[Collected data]

###

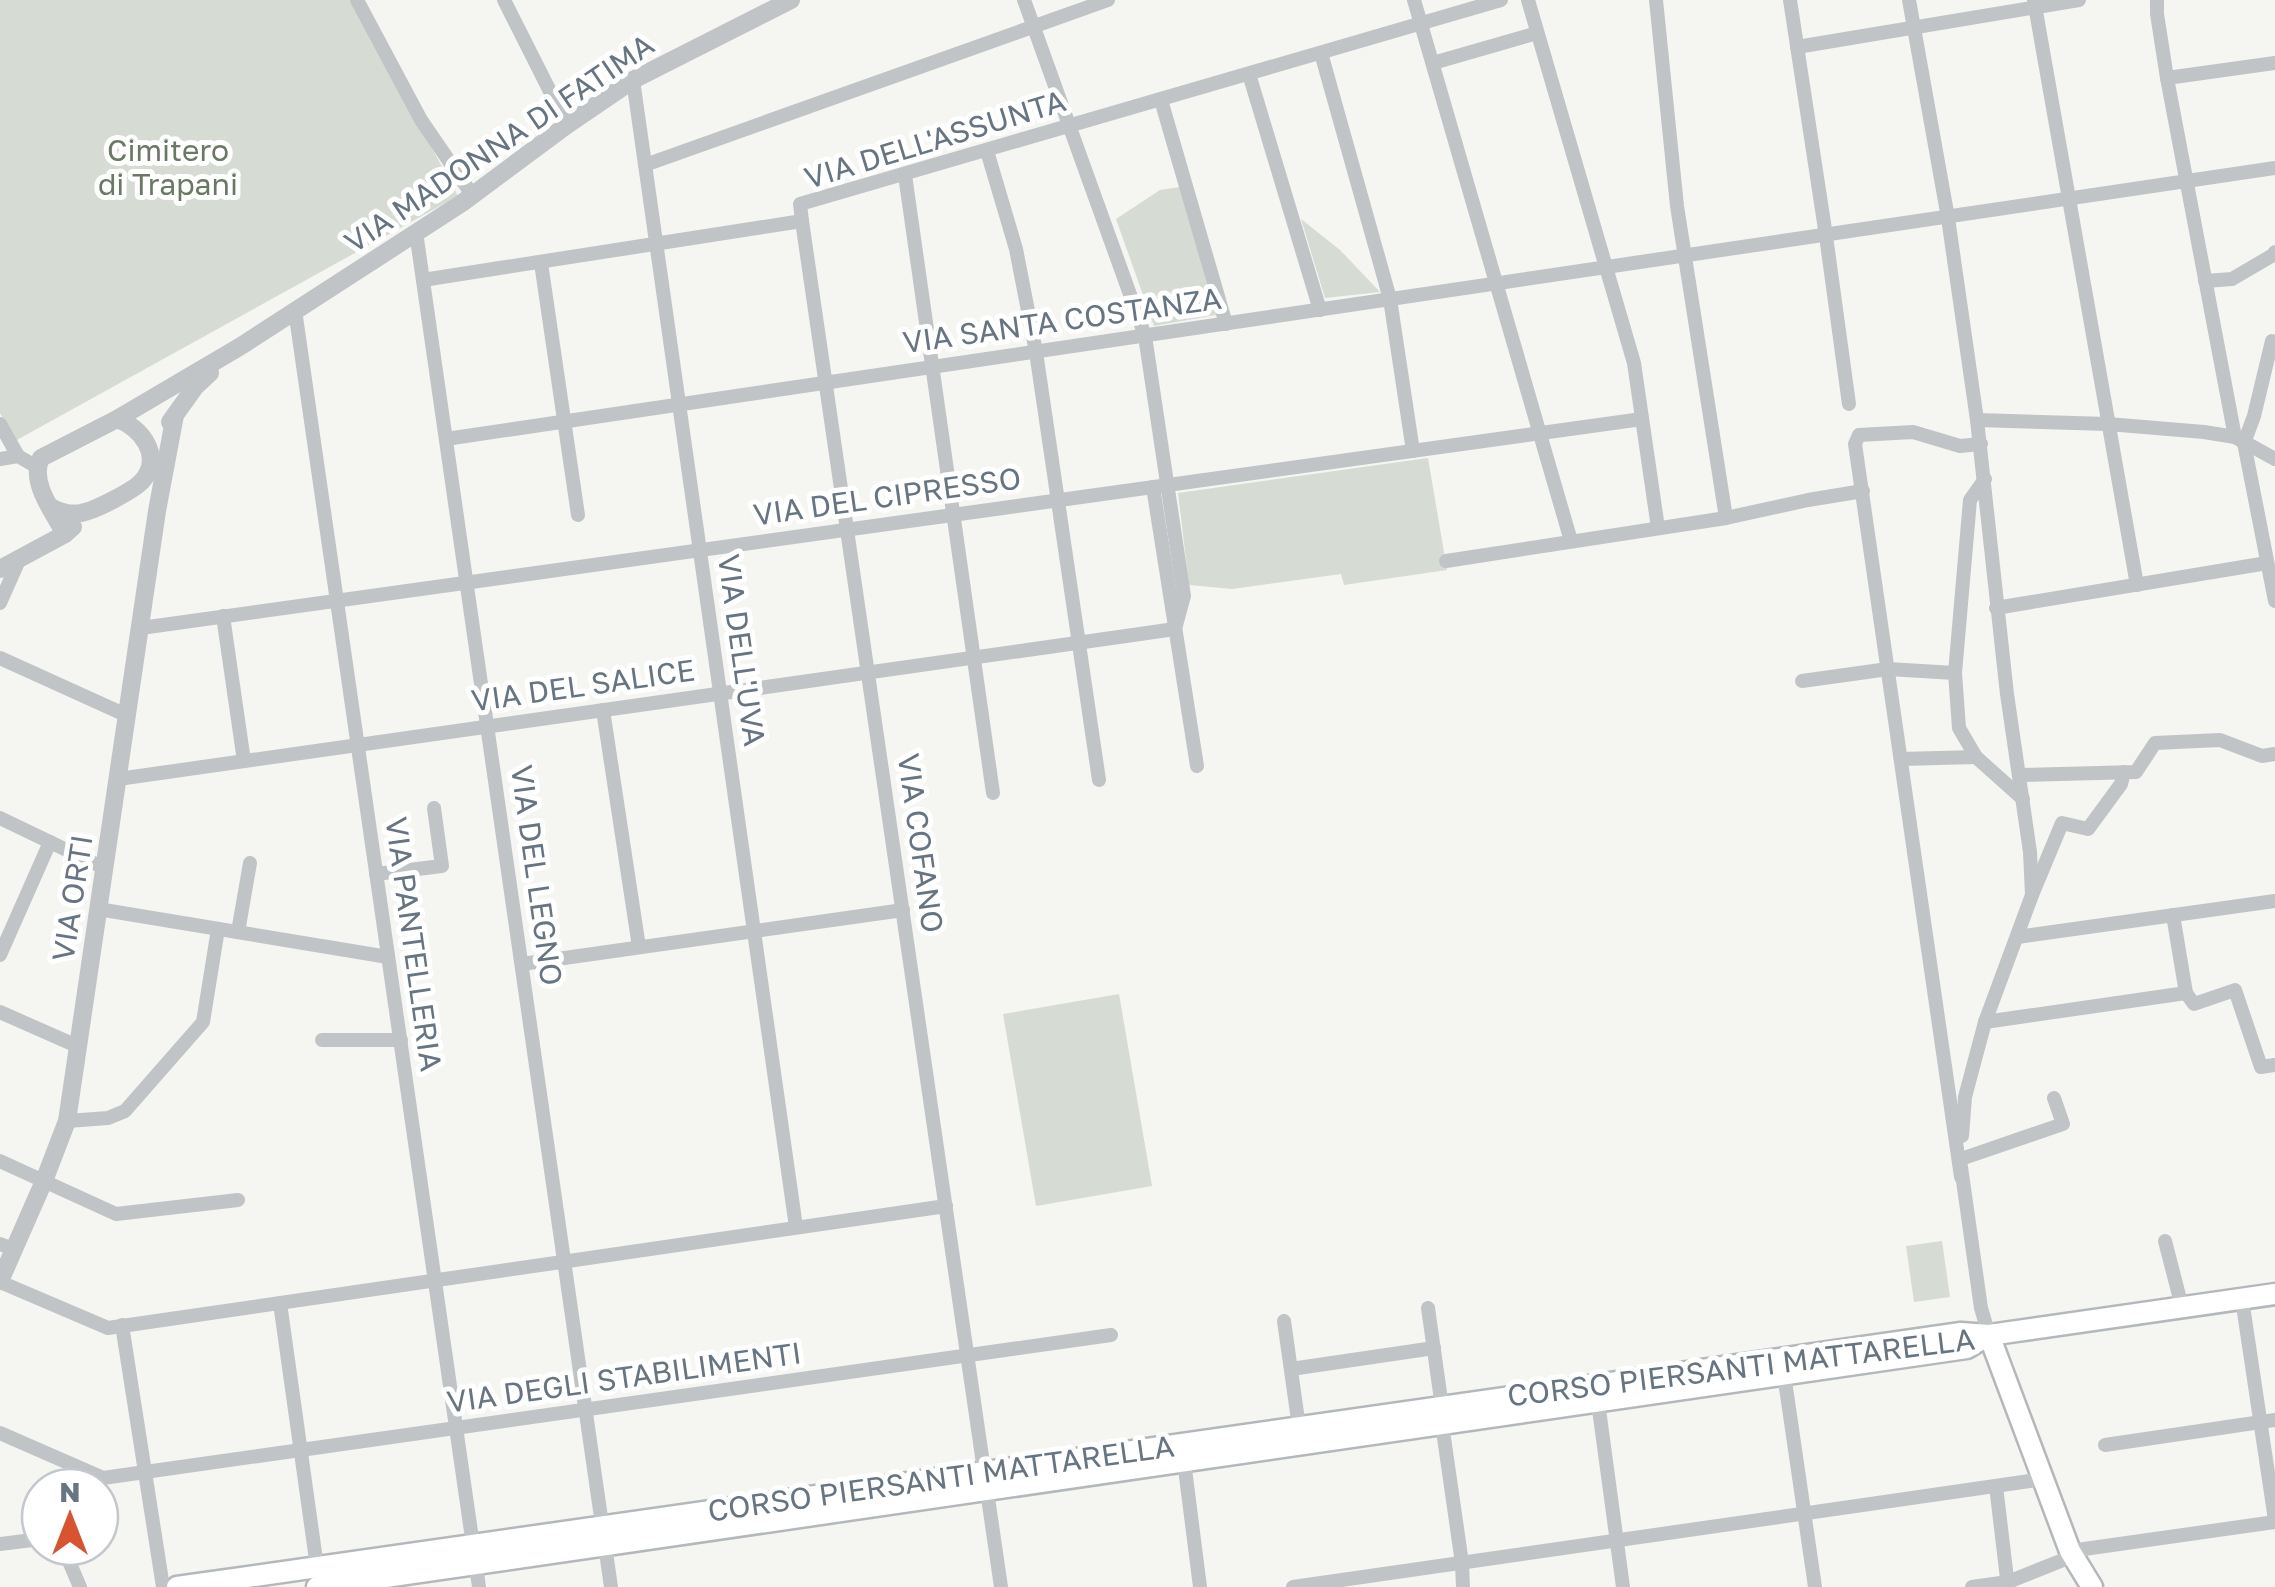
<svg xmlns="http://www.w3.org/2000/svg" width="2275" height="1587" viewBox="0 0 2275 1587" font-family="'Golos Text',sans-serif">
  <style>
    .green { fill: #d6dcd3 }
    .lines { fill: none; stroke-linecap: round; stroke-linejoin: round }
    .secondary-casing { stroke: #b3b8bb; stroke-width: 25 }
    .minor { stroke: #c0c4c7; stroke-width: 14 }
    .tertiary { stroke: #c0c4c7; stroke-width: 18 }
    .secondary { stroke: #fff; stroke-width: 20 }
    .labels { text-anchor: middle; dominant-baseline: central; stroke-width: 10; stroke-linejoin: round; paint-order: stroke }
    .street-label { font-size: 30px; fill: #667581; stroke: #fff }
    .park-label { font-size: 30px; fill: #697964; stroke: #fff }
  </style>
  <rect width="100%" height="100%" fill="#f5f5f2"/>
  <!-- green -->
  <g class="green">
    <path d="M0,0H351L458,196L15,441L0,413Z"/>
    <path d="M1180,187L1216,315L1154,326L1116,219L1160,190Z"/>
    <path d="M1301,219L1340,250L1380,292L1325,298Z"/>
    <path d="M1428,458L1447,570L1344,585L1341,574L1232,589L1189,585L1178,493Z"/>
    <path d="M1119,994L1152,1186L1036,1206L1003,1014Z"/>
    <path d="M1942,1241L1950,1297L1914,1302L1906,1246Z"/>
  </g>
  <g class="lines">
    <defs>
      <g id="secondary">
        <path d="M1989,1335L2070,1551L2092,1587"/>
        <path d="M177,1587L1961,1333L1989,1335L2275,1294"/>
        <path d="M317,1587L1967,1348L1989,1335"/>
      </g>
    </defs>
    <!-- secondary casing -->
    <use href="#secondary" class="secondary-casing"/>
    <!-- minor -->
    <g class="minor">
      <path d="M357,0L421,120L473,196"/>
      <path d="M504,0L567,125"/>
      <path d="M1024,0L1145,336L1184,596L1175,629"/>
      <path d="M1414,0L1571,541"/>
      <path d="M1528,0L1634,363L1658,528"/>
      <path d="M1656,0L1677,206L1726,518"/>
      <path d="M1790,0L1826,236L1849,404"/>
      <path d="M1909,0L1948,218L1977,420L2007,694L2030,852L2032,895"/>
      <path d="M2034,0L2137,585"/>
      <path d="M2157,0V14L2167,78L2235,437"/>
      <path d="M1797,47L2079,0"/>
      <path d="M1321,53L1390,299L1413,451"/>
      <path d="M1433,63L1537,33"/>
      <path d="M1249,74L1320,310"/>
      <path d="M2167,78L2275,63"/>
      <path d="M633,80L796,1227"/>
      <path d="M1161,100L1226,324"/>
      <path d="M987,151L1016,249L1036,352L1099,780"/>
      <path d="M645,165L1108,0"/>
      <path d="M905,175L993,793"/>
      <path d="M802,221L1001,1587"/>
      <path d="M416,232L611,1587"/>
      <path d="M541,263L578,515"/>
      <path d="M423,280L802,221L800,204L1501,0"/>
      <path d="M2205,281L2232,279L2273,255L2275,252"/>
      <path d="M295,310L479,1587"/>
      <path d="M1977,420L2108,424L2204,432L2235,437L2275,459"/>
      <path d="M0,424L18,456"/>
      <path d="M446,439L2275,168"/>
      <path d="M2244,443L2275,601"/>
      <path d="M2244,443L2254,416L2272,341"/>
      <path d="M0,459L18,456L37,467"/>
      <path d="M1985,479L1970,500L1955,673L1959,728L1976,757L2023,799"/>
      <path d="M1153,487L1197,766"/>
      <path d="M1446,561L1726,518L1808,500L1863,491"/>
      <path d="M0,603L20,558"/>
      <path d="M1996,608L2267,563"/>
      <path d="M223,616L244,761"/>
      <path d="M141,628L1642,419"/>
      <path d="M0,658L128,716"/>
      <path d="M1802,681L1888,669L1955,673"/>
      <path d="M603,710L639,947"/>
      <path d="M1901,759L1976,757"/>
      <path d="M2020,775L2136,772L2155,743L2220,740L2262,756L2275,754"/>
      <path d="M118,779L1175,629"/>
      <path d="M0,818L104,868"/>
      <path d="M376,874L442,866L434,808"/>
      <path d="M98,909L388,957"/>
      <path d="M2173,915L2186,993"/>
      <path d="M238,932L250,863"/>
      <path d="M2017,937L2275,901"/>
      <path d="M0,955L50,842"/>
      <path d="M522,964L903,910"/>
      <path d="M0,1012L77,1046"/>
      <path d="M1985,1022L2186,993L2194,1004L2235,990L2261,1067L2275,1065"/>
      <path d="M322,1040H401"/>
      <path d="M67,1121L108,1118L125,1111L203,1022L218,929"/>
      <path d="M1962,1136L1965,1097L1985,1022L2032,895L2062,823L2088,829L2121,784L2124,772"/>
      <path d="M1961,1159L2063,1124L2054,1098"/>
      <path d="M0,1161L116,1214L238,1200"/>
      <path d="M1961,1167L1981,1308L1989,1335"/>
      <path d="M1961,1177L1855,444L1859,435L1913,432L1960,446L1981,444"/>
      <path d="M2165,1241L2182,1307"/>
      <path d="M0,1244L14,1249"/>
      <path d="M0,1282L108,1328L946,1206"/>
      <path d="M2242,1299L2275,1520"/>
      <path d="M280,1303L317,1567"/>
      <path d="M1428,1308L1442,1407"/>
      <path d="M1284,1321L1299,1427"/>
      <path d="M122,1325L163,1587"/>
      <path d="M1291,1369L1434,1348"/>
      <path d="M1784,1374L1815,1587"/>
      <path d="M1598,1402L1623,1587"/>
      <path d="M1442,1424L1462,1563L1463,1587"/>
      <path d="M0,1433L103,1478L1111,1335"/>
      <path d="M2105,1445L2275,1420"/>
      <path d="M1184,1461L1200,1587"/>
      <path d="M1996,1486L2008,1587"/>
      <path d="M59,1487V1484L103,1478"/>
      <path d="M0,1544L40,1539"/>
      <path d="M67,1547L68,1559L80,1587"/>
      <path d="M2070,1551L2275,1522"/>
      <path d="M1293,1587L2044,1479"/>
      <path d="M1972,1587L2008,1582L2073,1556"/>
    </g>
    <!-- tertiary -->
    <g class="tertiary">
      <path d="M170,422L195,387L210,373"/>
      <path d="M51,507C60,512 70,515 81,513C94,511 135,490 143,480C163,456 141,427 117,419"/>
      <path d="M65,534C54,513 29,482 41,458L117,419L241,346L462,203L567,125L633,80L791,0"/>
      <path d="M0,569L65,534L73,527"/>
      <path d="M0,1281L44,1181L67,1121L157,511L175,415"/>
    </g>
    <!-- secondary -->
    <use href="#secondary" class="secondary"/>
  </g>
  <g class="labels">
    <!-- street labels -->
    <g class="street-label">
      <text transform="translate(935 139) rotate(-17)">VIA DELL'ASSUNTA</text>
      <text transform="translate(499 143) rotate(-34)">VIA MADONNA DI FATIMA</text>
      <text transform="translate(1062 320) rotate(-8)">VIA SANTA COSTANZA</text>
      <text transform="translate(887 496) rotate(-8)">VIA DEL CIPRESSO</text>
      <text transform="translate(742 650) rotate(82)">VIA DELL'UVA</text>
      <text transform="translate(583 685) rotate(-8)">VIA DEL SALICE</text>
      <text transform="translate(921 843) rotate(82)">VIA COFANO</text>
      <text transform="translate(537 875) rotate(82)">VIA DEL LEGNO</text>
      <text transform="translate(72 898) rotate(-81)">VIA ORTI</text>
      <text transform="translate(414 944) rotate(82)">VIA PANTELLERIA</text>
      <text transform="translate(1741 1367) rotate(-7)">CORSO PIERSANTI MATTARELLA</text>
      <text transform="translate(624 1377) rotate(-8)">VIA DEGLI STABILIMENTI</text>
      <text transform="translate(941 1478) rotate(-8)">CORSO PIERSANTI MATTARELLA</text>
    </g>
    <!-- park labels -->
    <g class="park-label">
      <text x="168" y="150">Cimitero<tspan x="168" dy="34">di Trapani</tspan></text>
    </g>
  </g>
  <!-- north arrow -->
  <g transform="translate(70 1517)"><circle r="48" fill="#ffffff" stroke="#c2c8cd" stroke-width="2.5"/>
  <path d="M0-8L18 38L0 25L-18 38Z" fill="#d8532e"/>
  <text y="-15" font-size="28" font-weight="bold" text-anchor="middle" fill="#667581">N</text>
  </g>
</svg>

###

**PROBLEM TO WORK ON**
Your answer must be a copy of every line in the data above that holds the string "lines".

**RESPONSE AREA**
    .lines { fill: none; stroke-linecap: round; stroke-linejoin: round }
  <g class="lines">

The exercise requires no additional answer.